資本金の額等が1億円以下の中小企業における交際費

ビジネスを行ううえで、交際は必要なものです。中小企業の経営者ともなれば、取引先と食事に行くことも珍しいことではないでしょう。その際に支払ったお金は、損金として計上することは可能なのでしょうか。

 

結論から言えば「計上可能」です

「交際費等」は年間800万円以下であれば損金算入することができます。

 

ただし計上可能なのは、資本金の額等が1億円以下の中小法人に限った話です。資本金の額等が1億円超の法人は、基本的に対象外なので注意しましょう。次の段落から交際費について詳しく見ていきましょう。

 

接待に要した費用で一人当たり5000円超のものは交際費等になる

まず、交際費とは何かしっかりと理解しておきましょう。

 

国税庁によると、交際費等とは「交際費、接待費、機密費その他の費用で、法人が、その得意先、仕入先その他事業に関係のある者等に対する接待、供応、慰安、贈答その他これらに類する行為のために支出する費用のこと」とされています。

 

わかりにくい文章ですが、要は「接待や贈答に関する費用は交際費等になる」ということを覚えておいてください。

 

取引先との食事や飲食をするために支払った代金などは交際費等となります。

ただし、下記の費用は交際費等から除外されるので注意が必要です。少し長くなりますが、大事なことなので、国税庁のホームページから抜粋して記述します。
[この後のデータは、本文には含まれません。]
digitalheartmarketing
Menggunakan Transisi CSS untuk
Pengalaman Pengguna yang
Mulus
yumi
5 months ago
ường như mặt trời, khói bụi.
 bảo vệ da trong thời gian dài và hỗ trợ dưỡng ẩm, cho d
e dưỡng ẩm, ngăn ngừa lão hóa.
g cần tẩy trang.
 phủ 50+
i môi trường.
  • 専ら従業員の慰安のために行われる運動会、演芸会、旅行等のために通常要する費用
  • 飲食その他これに類する行為のために要する費用であって、その支出する金額を飲食等に参加した者の数で割って計算した金額が5000円以下である費用。なお、この規定は次の事項を記載した書類を保存している場合に限り適用されます。
  • 飲食等の年月日
  • 飲食等に参加した得意先、仕入先その他事業に関係のある者等の氏名又は名称及びその関係
  • 飲食等に参加した者の数
  • その費用の金額並びに飲食店等の名称及び所在地
  • その他参考となるべき事項

3.その他の費用

イ.カレンダー、手帳、扇子、うちわ、手ぬぐいその他これらに類する物品を贈与するために通常要する費用

ロ.会議に関連して、茶菓、弁当その他これらに類する飲食物を供与するために通常要する費用

ハ.新聞、雑誌等の出版物又は放送番組を編集するために行われる座談会その他記事の収集のために、又は放送のための取材に通常要する費用

ここで重要なのは「5000円以下」という金額です。一人当たり5000円以下の飲食費は交際費等にはならないということになります。
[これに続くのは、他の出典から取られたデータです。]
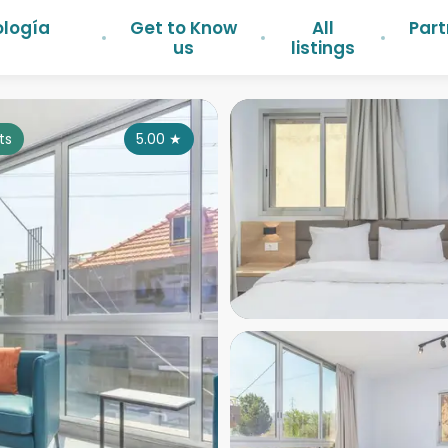
ología
Get to Know
All
Part
us
listings
ts
5.00
★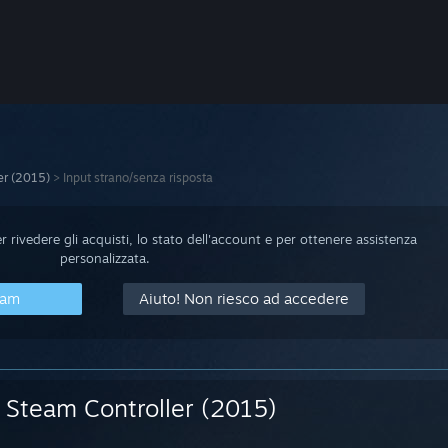
er (2015)
>
Input strano/senza risposta
 rivedere gli acquisti, lo stato dell'account e per ottenere assistenza
personalizzata.
eam
Aiuto! Non riesco ad accedere
Steam Controller (2015)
この場合、「会議費」など、別の適切な勘定科目で計上する必要があります。

 

800万円超の場合、別の基準で損金算入額を計算したほうがよいケースもある

上述した内容を理解して、交際費を的確に損金算入か不算入か、判定することは難しいでしょう。ここでは、経営者の人たちが遭遇しがちな例を出して具体的に解説します。

 

  • 取引先の従業員3人と小料理店で飲食。60000円支出した。

この場合は、一人当たりの支出額20000円となるため、交際費等として計上することになります。もし支出額が12000円だった場合、一人当たりの支出額が4000円となるため、交際費等には該当しないことになります。

 

2.従業員5人とお疲れ会のため焼き肉店で飲食をして50000円支出した。

この場合は、上述した除外基準の「1.専ら従業員の慰安のために行われる運動会、演芸会、旅行等のために通常要する費用」に該当するため、交際費等には該当しません。「福利厚生費」として計上することになります。

 

3.取引先2人と寿司店で飲食。宴会場までタクシーで送迎した。支出金額はタクシー代10000円、飲食費50000円の合計60000円。
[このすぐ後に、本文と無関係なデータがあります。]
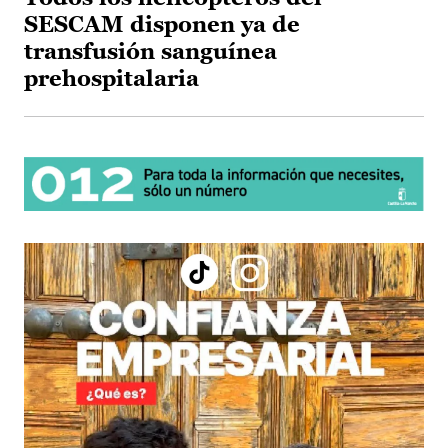
SESCAM disponen ya de
transfusión sanguínea
prehospitalaria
タクシー代は交通費と考えがちですが、実際は違います。この場合、タクシー代を含めた金額で考えます。つまり、一人当たり20000円となるため、交際費等に該当します。

 

1~3で挙げた例は簡単なものです。実際はもっと複雑な事例が多くあり、交際費なのかその他の科目なのか、判断に迷うケースもあるでしょう。その場合は、会計士や税理士に相談してアドバイスを得るのが賢明です。思い込みで判断することはおすすめできません。

 

冒頭で「『交際費等』は年間800万円以下であれば損金算入することができます」と書きましたが、もし超えてしまった場合はどうなるのでしょうか。

 

実はかなり複雑なのですが基準があります。800万円を経費に計上するケースと飲食費の50%を経費に計上するケースです。

※納税者にとって有利な方を選択可能です。

 

もし飲食費に2000万円支出した場合、その半分は1000万円。このケースでは、後者の基準に従ったほうが、200万円損金算入額が増えることがわかります。こちらも経営者の頭を悩ませる問題なので、会計士や税理士に相談することをおすすめます。